Abu Amerah said he was spurred into action when he heard the news that his neighbor had been shot at in a dispute over a parking space.

“The idea for Harra came to me slowly. I saw that the lack of elegant structures in the community reflected not just the public space, but also created a negative psychological space among inhabitants.”

The Harra founder said that worn-out built environments not only lack “function” but also breed discontent, insecurity and even violence.

Abu Amerah has since created a Harra “identity plan” which he uses as a guide to breathe life and renewed confidence into communities.

The Harra rejuvenation strategy, which is funded by Jordanian aid, is based around physical, environmental, educational and social aspects – which are then mobilized into the community.

It has taken Abu Amerah 12 years to successfully rejuvenate five harras in Amman: Al-Ashrafiyah, Yarmouk, Jabal Jouffah, Al-Nasr and Wihdat refugee camp, which are some of the most deprived areas in the Jordanian capital.

The Harra Initiative brings neighborhood residents together to develop and implement rehabilitation projects that address common problems.

“The rehabilitation projects ultimately lead to improving the living conditions in the neighborhood,” said Abu Amerah.

The main drive in Harra is the community itself and the need to show members of the locality how to use their power to change their own lives and those of their children and their neighborhood.

This starts with the physical rebuilding of the neighborhood, including the renovation of walls and streets, adding address numbers to houses and collecting garbage, which lasts between 12 and 14 months. But the purpose of this phase is also to build social nets in the Jordanian community.

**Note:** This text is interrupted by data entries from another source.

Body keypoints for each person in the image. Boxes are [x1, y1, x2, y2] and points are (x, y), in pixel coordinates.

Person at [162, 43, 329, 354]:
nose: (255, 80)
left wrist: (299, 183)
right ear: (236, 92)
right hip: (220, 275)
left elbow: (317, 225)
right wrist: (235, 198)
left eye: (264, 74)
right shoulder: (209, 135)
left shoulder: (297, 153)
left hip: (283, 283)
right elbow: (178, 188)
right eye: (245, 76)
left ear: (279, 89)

The process of rehabilitation brings with it the creation of neighborhood associations, the establishment of recycling and energy saving projects or creating ways of generating income.

“The methodology rests on a community participatory approach, which unlocks residents’ own innovative thinking and creative energies,” said Abu Amerah. “Harra interventions are designed to foster a sense of accountability and collective ownership.”

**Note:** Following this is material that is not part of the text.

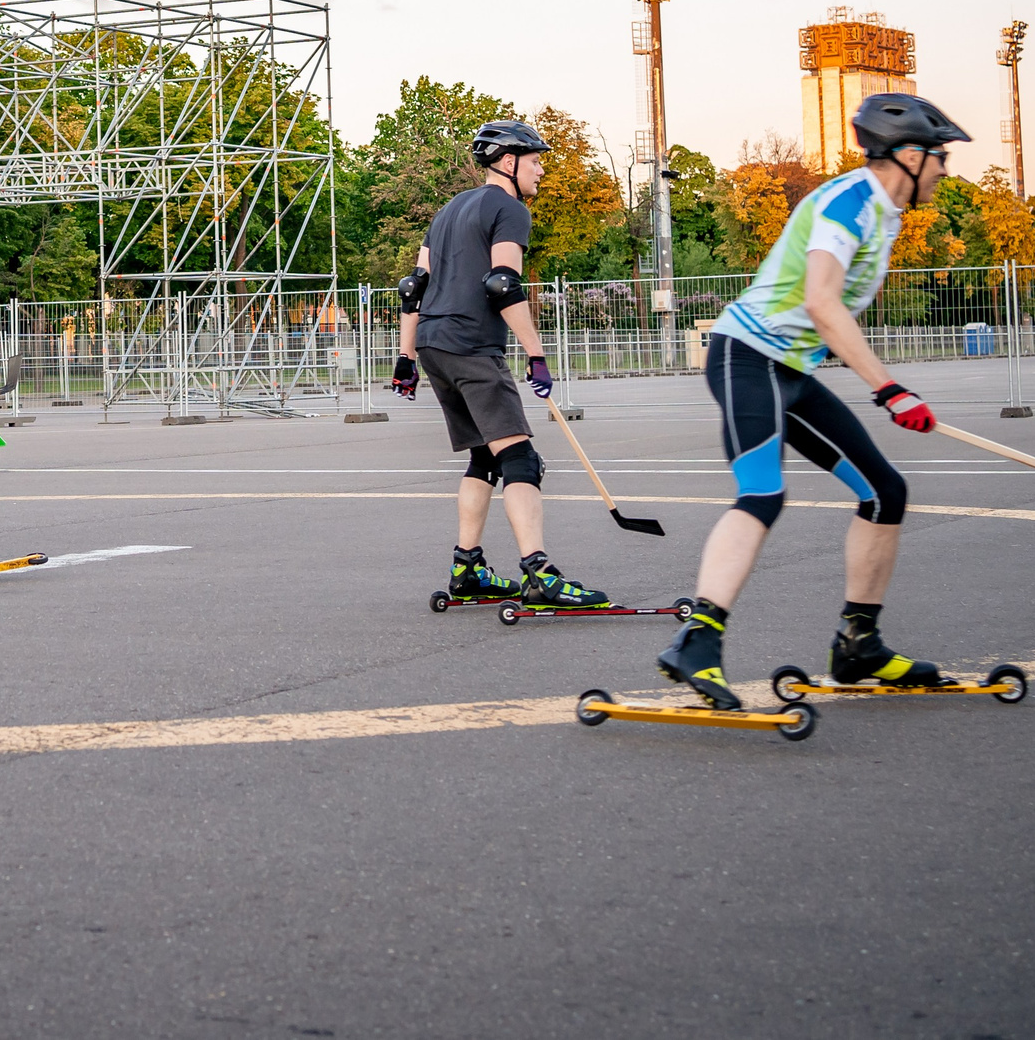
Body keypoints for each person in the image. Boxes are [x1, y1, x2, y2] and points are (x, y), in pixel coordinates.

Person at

The social entrepreneur said the benefits of the Harra programs have been very tangible. “The programs have provided the initial motivation and leadership needed to inspire change within each targeted community.

“They have also promoted recognition and sensitivity towards social, behavioral processes, cultural and economic diversity.”

Abu Amerah said that reclaiming the public space has helped to reduce violence, created a community voice and promoted social cohesion and resilience among communities.

“Creating the sense of collective ownership among residents was the biggest challenge of all,” Abu Amerah said.

“We have successfully created the voice of harra to address and influence the issues that shape our reality and future in all aspects.”